--- Consignes ---
**a)** Répondez à ces questions d'après le texte sur l'interpellation d'une enfant :
(i) Qui a demandé une enquête administrative le 15 octobre 2013 ?
(ii) Quand l'enquête demandée par le Premier ministre doit-elle lui être rendue ?
(iii) Dans quel cas un mineur peut-il être interpellé par la police ?
**b)** Relevez tel quel le passage du texte sur l'interpellation d'une enfant qui va de « Y a-t-il eu » à « administrative. ».
**c)** Continuez le texte sur l'interpellation d'une enfant là où il s'arrête.

C’est clair que sa vie est en France. Elle a même un petit ami qu’elle a dû quitter sans lui dire au revoir :
« Ça m'a fait mal de laisser tout le monde là-bas. J'ai beaucoup d'amis, j'ai mon petit ami, j'aime trop mon copain, j'ai pas envie de le perdre. » (Europe 1 le 16 octobre 2013). Elle
n’a même pas pu faire sa valise. Bref, voici une enfant innocente qui vit un drame exceptionnel. Ses frères et sœurs aussi du reste, mais eux n’ont pas eu à subir l’humiliation devant leurs
camarades.
Y a-t-il eu faute ?
Le Premier Ministre Jean-Marc Ayrault a demandé mercredi une
enquête administrative qui devrait lui être rendue ce vendredi 18 octobre 2013 dans la soirée (sans être forcément publiée) pour savoir s’il y a lieu de faire revenir la famille en France ou
pas. Le Défenseur des droits Dominique Baudis a lui aussi demandé le 15 octobre 2013 une enquête
administrative.
Apparemment, la faute qui pourrait être reprochée au préfet serait la manière de l’interpellation. Un préfet
n’a pas le droit d’interpeller un mineur. Il n’a en charge que les adultes. C’est seulement si un parent est d’accord que le mineur peut être interpellé par la police.

--- Données disponibles ---

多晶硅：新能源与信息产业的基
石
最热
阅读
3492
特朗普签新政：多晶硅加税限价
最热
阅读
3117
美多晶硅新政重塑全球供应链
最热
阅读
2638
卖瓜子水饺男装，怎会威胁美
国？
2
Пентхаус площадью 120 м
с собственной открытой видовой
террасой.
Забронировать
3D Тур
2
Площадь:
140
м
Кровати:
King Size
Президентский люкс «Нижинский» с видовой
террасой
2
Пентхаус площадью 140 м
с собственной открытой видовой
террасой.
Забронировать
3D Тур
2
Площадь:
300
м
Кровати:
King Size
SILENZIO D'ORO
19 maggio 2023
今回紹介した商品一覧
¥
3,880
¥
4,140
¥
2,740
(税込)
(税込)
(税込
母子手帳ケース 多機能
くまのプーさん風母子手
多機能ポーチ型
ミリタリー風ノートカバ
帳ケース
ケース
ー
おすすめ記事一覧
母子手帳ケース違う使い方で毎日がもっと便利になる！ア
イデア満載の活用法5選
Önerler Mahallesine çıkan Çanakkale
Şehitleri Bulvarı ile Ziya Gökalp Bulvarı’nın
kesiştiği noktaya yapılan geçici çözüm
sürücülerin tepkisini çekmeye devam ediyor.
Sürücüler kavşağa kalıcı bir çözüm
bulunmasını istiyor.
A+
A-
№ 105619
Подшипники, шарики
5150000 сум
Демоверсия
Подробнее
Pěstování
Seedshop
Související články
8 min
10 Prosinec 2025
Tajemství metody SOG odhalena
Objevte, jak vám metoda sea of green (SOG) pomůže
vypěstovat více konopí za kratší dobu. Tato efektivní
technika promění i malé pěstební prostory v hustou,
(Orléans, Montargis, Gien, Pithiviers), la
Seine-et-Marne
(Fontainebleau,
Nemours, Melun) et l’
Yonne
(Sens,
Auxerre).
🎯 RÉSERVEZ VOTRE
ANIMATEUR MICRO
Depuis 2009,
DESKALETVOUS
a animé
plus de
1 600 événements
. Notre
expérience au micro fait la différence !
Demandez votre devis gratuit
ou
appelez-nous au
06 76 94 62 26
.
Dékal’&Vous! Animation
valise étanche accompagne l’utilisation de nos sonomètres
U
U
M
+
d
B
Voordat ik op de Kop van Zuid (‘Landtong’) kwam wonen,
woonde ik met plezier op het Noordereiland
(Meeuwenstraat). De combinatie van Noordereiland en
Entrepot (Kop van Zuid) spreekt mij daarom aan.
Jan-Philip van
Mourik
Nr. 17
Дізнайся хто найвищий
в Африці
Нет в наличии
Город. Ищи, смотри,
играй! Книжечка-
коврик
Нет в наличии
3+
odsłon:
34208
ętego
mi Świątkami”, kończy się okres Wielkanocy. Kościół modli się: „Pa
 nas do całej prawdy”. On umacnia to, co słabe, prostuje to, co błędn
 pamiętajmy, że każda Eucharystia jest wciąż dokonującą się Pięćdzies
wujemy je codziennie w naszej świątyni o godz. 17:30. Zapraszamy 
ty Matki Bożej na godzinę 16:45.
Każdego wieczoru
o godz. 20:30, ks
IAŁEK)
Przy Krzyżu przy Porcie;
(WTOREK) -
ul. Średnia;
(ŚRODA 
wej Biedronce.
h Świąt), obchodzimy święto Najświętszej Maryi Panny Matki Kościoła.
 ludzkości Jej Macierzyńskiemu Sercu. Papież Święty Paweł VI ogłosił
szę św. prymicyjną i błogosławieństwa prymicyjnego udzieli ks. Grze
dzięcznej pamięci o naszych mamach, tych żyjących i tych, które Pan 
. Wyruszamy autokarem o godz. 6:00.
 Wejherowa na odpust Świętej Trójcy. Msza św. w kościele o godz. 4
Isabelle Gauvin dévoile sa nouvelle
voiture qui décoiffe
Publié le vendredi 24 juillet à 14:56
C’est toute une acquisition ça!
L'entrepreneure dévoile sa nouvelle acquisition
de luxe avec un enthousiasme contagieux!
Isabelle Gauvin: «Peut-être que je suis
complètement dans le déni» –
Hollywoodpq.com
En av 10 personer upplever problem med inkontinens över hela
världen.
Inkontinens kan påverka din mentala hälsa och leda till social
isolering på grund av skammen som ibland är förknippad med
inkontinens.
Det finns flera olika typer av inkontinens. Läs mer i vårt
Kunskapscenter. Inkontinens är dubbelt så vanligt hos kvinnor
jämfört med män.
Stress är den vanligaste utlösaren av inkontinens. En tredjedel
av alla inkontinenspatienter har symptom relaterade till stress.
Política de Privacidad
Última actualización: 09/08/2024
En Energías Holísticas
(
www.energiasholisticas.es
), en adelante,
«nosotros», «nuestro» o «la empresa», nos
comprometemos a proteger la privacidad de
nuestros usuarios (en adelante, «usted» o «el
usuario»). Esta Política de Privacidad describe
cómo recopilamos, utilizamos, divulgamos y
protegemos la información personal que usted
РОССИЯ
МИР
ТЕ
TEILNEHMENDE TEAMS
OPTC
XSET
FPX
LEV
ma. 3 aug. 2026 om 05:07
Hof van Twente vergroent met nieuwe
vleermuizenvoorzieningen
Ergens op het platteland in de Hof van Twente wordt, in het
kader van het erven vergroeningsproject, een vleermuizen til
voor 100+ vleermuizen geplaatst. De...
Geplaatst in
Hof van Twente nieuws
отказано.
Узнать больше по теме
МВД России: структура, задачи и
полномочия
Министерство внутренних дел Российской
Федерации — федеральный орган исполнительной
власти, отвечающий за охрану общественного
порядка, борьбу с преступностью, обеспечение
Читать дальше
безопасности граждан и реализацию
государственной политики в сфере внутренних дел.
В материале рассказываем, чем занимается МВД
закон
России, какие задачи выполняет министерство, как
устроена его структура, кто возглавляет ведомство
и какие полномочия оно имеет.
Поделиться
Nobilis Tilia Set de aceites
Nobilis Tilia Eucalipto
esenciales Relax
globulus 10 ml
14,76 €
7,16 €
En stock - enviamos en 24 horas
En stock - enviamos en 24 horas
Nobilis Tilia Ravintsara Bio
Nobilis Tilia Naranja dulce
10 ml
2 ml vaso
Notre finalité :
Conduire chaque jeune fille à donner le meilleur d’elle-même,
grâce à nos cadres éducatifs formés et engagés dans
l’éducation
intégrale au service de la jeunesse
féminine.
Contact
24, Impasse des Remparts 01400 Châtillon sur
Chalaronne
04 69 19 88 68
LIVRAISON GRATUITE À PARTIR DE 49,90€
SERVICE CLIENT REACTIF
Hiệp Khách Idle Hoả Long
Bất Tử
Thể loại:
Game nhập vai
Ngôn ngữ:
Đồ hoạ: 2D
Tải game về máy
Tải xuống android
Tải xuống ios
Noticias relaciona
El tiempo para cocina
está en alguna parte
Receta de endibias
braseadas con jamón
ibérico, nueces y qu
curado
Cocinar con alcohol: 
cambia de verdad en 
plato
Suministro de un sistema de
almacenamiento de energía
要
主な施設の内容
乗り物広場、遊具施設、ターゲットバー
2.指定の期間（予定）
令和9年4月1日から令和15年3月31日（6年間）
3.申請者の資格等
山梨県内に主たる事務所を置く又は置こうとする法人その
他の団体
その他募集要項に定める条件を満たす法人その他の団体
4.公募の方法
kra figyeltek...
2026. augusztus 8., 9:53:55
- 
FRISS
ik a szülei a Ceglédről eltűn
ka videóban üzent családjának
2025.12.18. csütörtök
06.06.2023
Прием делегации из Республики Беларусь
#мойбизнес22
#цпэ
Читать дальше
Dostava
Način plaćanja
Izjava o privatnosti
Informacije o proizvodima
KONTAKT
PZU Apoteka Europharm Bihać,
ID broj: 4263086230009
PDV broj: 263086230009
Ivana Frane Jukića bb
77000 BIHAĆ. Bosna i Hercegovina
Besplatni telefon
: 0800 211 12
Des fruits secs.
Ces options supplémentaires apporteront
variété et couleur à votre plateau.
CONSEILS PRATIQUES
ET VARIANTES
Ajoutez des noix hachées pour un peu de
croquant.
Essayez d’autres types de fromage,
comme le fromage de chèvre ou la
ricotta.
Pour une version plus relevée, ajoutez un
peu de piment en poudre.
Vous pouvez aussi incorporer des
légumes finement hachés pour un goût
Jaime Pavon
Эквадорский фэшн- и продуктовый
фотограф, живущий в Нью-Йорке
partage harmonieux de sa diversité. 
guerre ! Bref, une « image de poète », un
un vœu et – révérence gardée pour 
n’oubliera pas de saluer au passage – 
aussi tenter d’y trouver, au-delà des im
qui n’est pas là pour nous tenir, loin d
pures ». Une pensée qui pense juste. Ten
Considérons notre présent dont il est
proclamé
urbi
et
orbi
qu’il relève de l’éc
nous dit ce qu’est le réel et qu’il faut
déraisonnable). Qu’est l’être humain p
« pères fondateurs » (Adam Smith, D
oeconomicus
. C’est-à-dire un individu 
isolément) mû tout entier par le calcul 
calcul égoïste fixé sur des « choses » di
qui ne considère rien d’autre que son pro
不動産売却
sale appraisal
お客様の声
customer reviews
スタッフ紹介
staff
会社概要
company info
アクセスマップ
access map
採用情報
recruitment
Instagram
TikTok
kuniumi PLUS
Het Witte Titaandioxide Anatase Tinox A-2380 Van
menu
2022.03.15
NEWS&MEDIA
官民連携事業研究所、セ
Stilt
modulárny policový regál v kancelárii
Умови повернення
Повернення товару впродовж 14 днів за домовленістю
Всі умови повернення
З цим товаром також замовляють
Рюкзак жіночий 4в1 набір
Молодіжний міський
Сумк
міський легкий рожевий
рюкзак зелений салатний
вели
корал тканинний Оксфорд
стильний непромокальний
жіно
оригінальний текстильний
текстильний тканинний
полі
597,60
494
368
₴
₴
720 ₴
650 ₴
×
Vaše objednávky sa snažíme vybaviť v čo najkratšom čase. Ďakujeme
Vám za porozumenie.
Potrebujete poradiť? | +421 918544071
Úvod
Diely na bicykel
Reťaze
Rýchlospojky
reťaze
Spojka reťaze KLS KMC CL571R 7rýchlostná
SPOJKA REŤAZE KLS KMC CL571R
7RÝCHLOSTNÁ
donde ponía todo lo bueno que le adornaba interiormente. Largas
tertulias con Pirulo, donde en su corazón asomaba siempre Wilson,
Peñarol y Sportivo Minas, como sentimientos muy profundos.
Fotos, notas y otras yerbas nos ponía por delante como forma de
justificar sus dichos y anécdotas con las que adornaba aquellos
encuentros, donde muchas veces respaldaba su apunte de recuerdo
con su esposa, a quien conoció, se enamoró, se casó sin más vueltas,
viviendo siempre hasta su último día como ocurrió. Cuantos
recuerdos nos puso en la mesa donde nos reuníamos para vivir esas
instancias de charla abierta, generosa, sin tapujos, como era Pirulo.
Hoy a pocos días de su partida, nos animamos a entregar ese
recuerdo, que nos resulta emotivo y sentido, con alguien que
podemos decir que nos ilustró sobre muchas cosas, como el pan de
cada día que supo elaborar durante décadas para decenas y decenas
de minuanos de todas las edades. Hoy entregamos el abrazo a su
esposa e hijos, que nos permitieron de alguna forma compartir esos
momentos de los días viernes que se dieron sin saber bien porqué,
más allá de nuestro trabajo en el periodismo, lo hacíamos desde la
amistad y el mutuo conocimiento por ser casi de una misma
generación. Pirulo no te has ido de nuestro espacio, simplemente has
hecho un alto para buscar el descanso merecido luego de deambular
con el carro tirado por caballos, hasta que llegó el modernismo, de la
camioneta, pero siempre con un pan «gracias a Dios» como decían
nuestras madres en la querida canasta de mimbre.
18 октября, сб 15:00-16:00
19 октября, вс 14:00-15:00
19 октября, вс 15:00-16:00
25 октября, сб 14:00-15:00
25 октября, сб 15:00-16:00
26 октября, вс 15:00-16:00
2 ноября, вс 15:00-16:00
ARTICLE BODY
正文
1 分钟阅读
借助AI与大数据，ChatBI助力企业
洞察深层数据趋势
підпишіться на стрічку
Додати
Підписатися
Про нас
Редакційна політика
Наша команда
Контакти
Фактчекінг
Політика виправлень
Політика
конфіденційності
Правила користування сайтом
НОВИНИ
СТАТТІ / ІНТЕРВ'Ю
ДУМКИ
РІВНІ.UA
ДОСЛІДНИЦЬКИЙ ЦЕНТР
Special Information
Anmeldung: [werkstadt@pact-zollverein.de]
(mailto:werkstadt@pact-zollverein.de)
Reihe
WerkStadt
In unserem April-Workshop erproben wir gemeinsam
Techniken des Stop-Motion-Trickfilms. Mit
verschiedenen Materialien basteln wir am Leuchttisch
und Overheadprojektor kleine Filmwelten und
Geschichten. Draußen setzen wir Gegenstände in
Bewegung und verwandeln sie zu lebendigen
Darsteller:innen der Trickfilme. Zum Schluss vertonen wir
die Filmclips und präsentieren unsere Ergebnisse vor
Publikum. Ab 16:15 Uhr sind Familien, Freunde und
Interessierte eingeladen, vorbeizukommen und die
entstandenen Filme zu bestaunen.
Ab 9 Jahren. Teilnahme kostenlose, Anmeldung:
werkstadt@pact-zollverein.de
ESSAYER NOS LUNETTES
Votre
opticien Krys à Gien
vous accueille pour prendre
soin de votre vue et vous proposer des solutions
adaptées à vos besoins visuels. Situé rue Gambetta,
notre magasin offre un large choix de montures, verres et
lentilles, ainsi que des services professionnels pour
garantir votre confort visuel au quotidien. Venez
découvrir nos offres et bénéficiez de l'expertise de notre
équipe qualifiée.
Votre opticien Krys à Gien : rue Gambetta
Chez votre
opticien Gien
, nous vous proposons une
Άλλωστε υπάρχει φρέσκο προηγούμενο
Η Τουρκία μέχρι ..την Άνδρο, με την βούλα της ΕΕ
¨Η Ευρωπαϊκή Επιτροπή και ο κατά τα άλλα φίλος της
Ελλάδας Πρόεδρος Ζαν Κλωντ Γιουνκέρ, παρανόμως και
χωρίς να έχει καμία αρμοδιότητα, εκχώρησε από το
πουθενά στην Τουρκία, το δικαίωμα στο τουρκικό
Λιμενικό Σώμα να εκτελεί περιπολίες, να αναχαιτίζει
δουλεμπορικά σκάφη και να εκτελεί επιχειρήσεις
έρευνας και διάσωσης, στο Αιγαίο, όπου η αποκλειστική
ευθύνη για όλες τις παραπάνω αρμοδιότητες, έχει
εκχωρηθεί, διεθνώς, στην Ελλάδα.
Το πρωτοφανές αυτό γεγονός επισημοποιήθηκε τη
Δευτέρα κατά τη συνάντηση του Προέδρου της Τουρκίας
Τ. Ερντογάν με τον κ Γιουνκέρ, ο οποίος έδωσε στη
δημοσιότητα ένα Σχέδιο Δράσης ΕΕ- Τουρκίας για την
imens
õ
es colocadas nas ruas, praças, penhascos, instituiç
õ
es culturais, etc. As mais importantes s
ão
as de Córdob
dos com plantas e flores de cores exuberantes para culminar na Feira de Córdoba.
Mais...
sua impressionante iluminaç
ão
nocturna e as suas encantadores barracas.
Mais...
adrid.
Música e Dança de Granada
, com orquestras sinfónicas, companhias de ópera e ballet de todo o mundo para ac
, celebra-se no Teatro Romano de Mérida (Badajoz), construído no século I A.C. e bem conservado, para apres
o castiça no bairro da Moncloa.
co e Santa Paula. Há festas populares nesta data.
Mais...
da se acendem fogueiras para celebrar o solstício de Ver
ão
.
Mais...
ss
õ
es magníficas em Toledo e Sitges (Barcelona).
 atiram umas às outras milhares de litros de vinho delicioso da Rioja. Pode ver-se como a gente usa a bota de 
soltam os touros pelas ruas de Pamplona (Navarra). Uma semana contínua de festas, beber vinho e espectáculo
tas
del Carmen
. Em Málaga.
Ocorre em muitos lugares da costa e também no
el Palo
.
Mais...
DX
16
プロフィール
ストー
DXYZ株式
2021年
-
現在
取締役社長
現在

--- Réponses ---
**a)**
(i) Le Défenseur des droits, Dominique Baudis.
(ii) Le vendredi 18 octobre 2013, dans la soirée.
(iii) Seulement si un parent est d'accord.

**b)**
Y a-t-il eu faute ?
Le Premier Ministre Jean-Marc Ayrault a demandé mercredi une
enquête administrative qui devrait lui être rendue ce vendredi 18 octobre 2013 dans la soirée (sans être forcément publiée) pour savoir s’il y a lieu de faire revenir la famille en France ou
pas. Le Défenseur des droits Dominique Baudis a lui aussi demandé le 15 octobre 2013 une enquête
administrative.

**c)**
Or, ici, deux témoignages se télescopent : d’après Leonarda et ses enseignantes accompagnatrices, elle
aurait été appelée au téléphone dans le car par le maire de sa commune ; d’après le ministère et la préfecture, c’est sa mère elle-même qui l’aurait appelée. La seconde version mettrait le
préfet hors de toute faute commise dans cette affaire. Ce sera difficile sans doute de départager les deux versions (le téléphone appelant est peut-être celui d’un tiers).
Faire un geste
Certes, cette famille a utilisé tous les moyens juridiques pour se maintenir le plus longtemps en France,
notamment grâce à l’aide d’associations très compétentes sur le sujet.
Je prétends toutefois que le séjour de cette famille en France n’aurait pas constitué un drame majeur pour
l’ensemble des Français. Sans doute, à court terme, cela leur aurait coûté un peu d’argent public, mais somme toute très faiblement face aux gouffres que représentent les dépenses inutiles dans
bien des domaines (notamment dans les collectivités locales), et ces enfants ont tout pour vouloir s’insérer dans la société, poursuivre des études, avoir un métier puis, eux-mêmes, dans une
sorte de retour d’ascenseur, contribuer à la richesse nationale par leur travail, leur consommation, le paiement de leurs impôts, cotisations, taxes diverses… comme les autres Français.
Limiter l’immigration
Ah, bien sûr, il faut maîtriser les frontières. Ou plutôt, ne pas dire au monde entier qu’on peut raser
gratis en France. C’est évident que la France ne peut pas accueillir tous les candidats à l’immigration. On dit d’ailleurs qu’une expulsion est un drame, mais le fait même d’émigrer est un drame.
Imaginer quitter sa terre natale, quitter sa famille, s’éloigner de ses racines, il faut avoir un caractère fort et une volonté de fer pour assumer cette (véritable) aventure. Ce n’est pas donné
à tout le monde. Cela peut aussi être de l’irresponsabilité, des fuites judiciaires, mais c’est bien plus rare (même si c’est le cas du père de Leonarda).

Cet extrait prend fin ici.